There was no Russian distress call. That’s the opinion of a Swedish signal intelligence (SIGINT) source after a massive $2.8mn military and media sub-hunt consumed the country for a week.

Reports of a Russian distress signal and a grainy-picture were enough to deploy the navy while the media widely concluded the vessel had to be a Russian submarine spooking Stockholm.

The proof of this was an alleged comms intercept, at distress call frequency, between the supposed sub and Kaliningrad base.

But the Dagens Nyheter daily cited a Swedish Intel source who confessed there was no distress call.

Citing freedom of information requests and its own sources, the paper said Sweden’s signal intelligence agency knows nothing about the alleged distress calls, and registered no spikes in communication with Kaliningrad at the time.

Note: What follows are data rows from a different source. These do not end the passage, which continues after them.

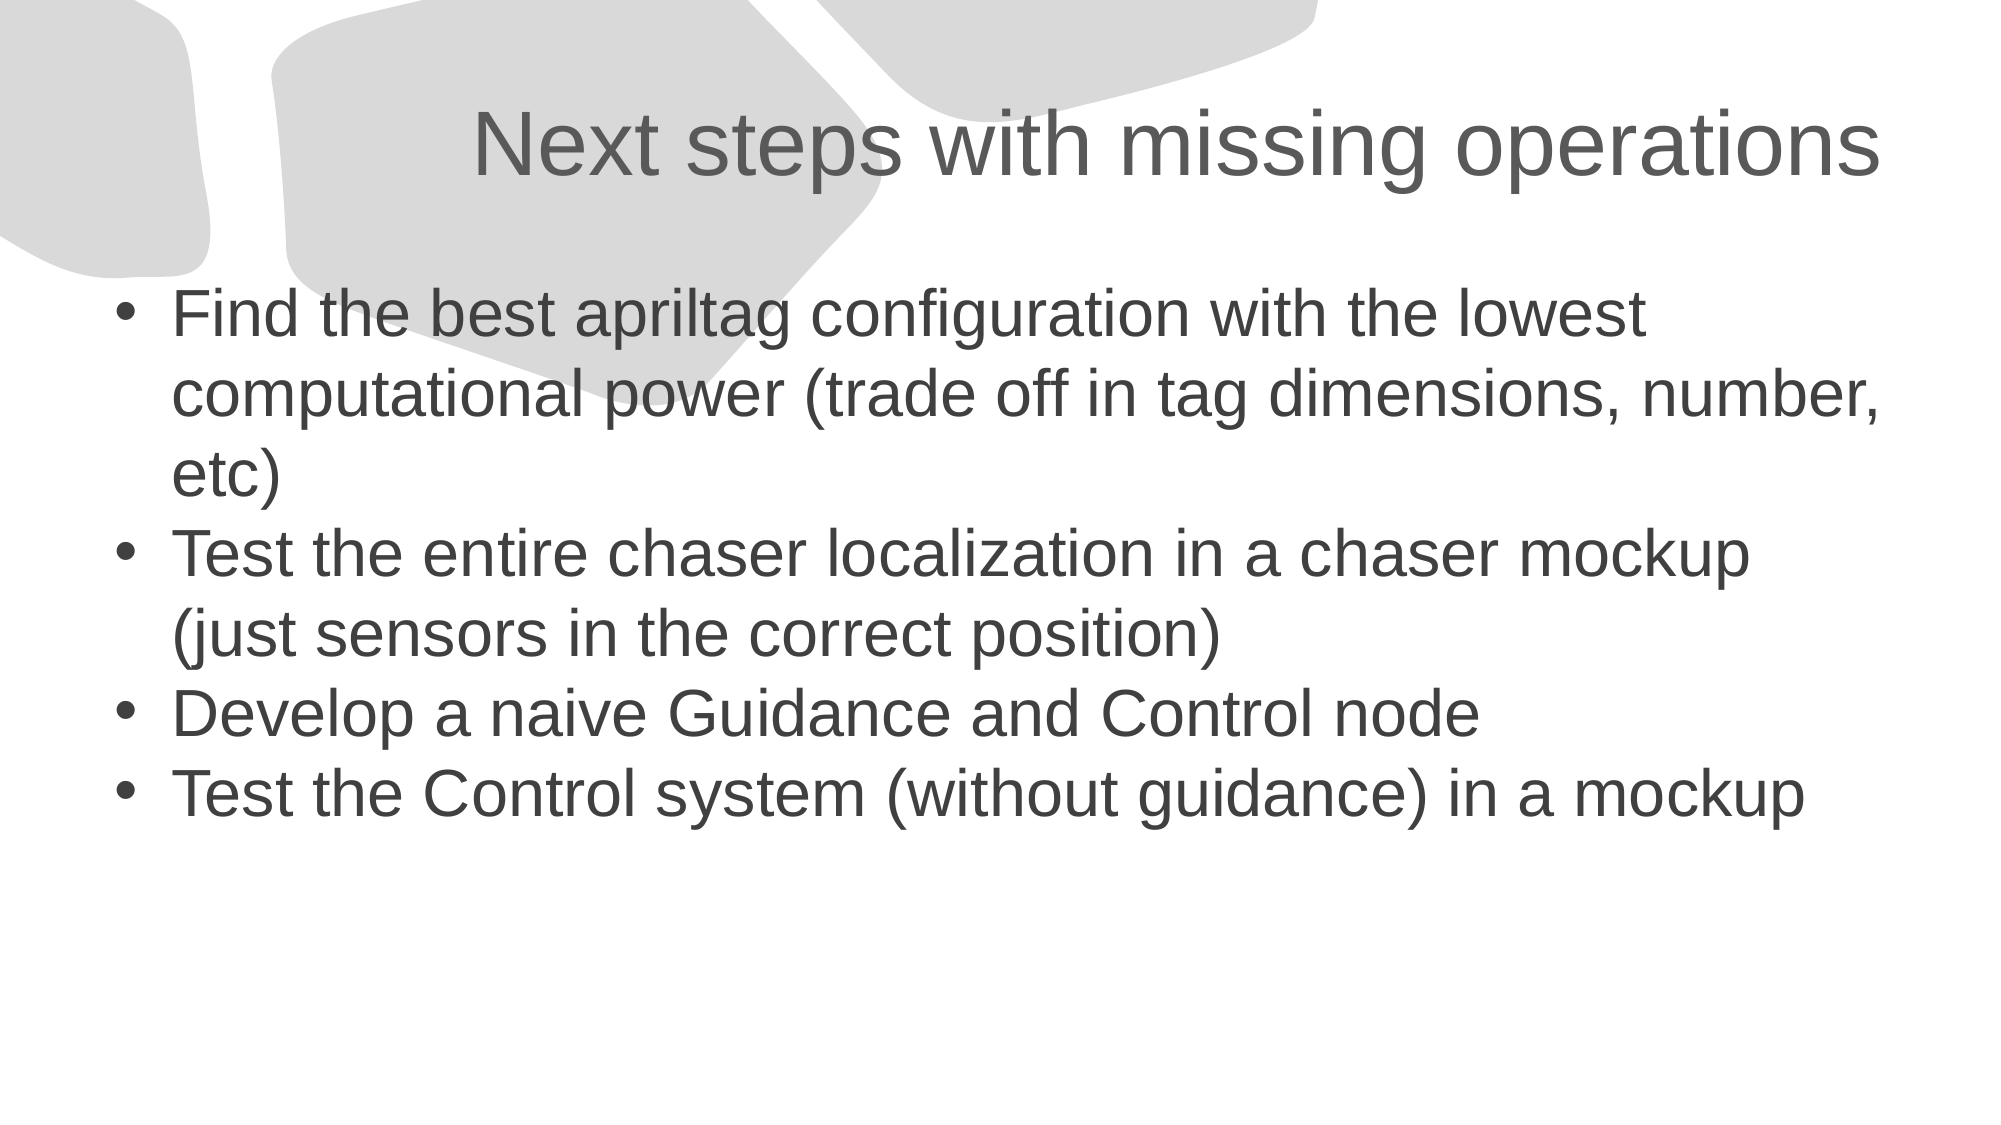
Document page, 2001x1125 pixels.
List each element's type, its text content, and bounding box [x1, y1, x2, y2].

list Find the best apriltag configuration with the lowest computational power (trade off in tag dimensions, number, etc) Test the entire chaser localization in a chaser mockup (just sensors in the correct position) Develop a naive Guidance and Control node Test the Control system (without guidance) in a mockup [99, 262, 1900, 1005]
title Next steps with missing operations [99, 45, 1900, 233]
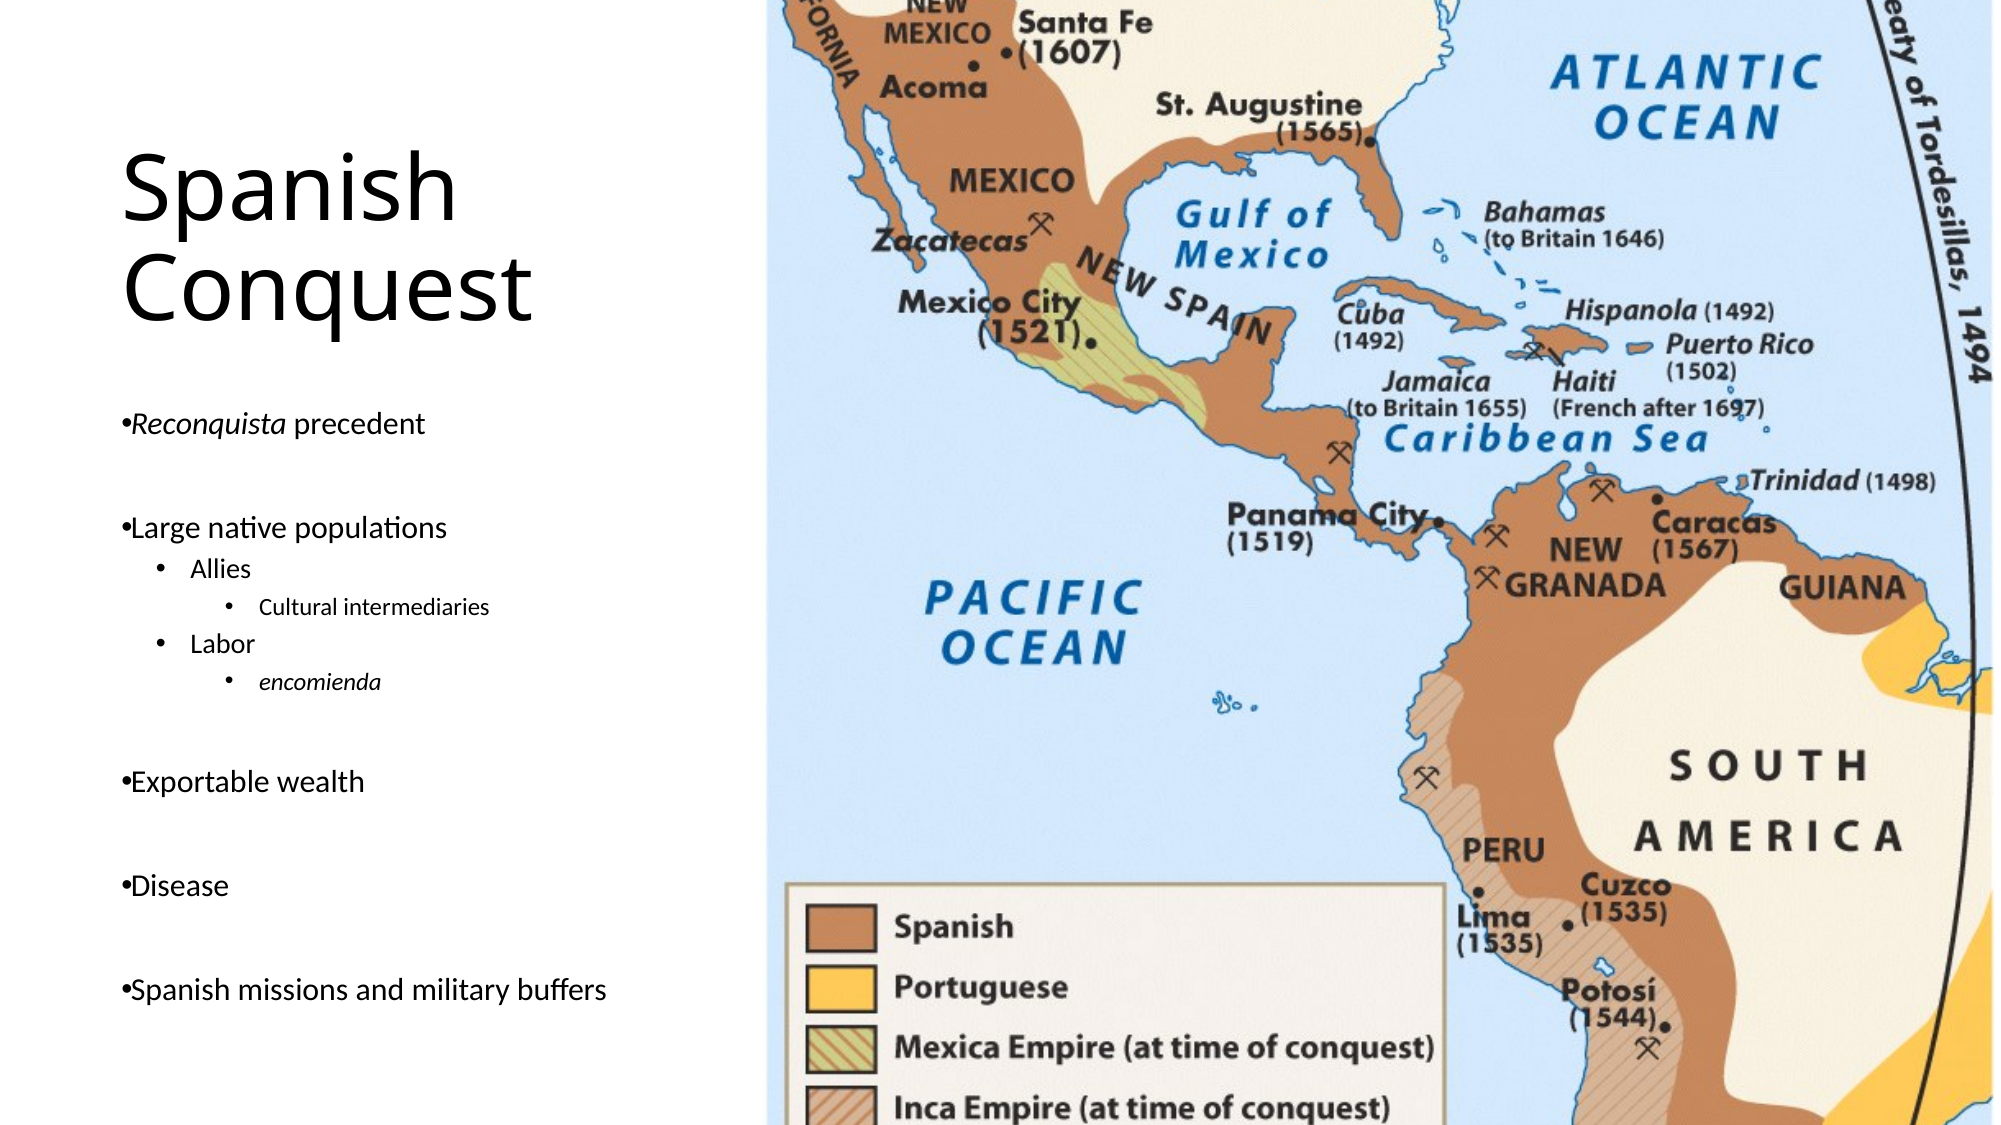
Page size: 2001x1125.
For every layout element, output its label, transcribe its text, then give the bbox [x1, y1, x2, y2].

“I’d be glad to read about that emergency call myself. But it didn’t happen, this information is incorrect,” the newspaper cites a source as saying.

Swedish corvette HMS Stockholm patrols at Jungfrufjarden in the Stockholm archipelago on October 20, 2014. (AFP Photo / Anders Wiklund / TT News Agency / Sweden out)

The navy operation, which was dubbed ‘Hunt for the Reds in October’ by the Swedish media, was reminiscent of the Cold War era, when Swedish warships patrolled the Baltic Sea looking for Soviet submarines.

READ: Sweden ready to use force to surface foreign sub as search continues

During the search, many recalled the infamous 1981 incident, when a Russian submarine got stranded near Karlskrona, a major naval base. The incident, which caused serious diplomatic waves, was dubbed ‘Whiskey on the Rocks’ because the S-363 sub in question belonged to the Whiskey-class.

Russia has denied sending any subs to spy on Sweden, or having one suffer an emergency in Sweden’s waters. Sources in the Russian military suggested that the fuss was caused by a sighting of a Norwegian U-boat participating in a joint NATO drill in the Baltics.

The Swedish Navy’s efforts to find the elusive foreign activity cost the country 2.2 million euros ($2.8 million), it reported last week. The operation was the biggest in decades in a nation, where military spending accounts for about 1 percent of GDP and has seen steady cuts during the years of the European economic slowdown.

According to the latest draft budget published in the wake of the naval operation, Sweden plans to increase military spending for 2015 by $93.7 million.